### Assignment 1
Format the stretch of the records from the line containing "lifted lid of" through the line containing "[371, 129, 414, 188]", both included, as a JSON list of strings with one string per line and blank lines omitted.

### Document section
<<<<

Proof by induction: $n! > n^2$ for $n\ge 4$

Question

Proof by induction: $n! > n^2$ for $n\ge 4$

Basis step: if $n=4$

$4\cdot3\cdot2\cdot1 > 4^2$

$24 > 16$

I don't know how to do the inductive step.

Answer 1

The inductive step:

$$(n+1)!=(n+1)n!\ge(n+1)n^2\ge (n+1)^2$$ and to justify the last inequality notice that the quadratic polynomial $x^2-x-1\ge0\;\forall x\ge4$ since its discriminant $\Delta=5$ and the roots are $x_1=\frac12(1-\sqrt5)<0$ and $x_2=\frac12(1+\sqrt5)<4$ so the polynomial is positive for all $x$ greater than $x_2$.

>>>>

### Supplied records
<<<<

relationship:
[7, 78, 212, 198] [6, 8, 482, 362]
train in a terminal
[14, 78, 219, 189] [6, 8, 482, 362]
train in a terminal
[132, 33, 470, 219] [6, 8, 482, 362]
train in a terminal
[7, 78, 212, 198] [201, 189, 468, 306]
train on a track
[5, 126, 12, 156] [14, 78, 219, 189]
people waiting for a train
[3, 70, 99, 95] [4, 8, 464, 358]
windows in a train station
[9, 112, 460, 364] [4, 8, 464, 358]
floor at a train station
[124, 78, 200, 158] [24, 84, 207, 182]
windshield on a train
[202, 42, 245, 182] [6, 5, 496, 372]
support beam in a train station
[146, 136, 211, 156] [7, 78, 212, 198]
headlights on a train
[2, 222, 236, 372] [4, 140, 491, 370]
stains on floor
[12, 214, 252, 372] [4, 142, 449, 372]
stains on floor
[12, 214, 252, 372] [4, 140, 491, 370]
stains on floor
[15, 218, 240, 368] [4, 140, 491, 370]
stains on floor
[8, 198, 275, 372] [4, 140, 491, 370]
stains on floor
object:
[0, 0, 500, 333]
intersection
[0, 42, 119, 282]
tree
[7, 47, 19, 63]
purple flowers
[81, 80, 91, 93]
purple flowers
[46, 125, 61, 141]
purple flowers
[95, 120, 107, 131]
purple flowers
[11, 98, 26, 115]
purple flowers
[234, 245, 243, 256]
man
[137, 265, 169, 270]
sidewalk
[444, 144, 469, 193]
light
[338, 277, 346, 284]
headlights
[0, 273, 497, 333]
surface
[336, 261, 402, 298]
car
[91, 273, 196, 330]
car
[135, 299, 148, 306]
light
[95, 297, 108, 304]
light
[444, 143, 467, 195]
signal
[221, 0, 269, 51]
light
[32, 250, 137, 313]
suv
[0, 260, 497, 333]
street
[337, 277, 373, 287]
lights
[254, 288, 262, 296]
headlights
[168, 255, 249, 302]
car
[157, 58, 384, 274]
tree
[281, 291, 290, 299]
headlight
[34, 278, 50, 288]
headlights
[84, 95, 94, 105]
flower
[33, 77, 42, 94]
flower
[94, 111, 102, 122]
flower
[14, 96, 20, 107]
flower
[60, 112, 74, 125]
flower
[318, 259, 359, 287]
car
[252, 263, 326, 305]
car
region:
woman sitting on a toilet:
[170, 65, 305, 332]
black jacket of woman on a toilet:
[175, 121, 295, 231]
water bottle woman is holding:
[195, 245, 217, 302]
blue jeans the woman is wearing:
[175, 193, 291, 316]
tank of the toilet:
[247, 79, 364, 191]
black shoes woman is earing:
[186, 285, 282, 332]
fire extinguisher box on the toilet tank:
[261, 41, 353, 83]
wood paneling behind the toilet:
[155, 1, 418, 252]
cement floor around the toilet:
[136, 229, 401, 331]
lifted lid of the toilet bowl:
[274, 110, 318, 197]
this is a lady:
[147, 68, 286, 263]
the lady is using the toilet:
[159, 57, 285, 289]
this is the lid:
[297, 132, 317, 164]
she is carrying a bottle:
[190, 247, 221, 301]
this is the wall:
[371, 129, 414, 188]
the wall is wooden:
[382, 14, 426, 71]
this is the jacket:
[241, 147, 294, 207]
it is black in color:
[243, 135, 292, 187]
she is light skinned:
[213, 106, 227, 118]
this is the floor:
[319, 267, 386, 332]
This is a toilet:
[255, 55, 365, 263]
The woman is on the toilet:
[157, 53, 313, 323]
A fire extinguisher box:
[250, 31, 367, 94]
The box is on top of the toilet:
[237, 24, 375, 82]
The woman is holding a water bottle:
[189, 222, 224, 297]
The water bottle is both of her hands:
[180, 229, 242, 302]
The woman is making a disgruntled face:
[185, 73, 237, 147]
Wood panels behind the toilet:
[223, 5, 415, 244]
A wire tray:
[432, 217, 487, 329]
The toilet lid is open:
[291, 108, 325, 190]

>>>>

### Assignment 2
In the induction proof of $n! > n^2$, what value is given for the discriminant of the quadratic polynomial $x^2-x-1$?

### Task output 1
[
  "lifted lid of the toilet bowl:",
  "[274, 110, 318, 197]",
  "this is a lady:",
  "[147, 68, 286, 263]",
  "the lady is using the toilet:",
  "[159, 57, 285, 289]",
  "this is the lid:",
  "[297, 132, 317, 164]",
  "she is carrying a bottle:",
  "[190, 247, 221, 301]",
  "this is the wall:",
  "[371, 129, 414, 188]"
]

### Task output 2
$\Delta=5$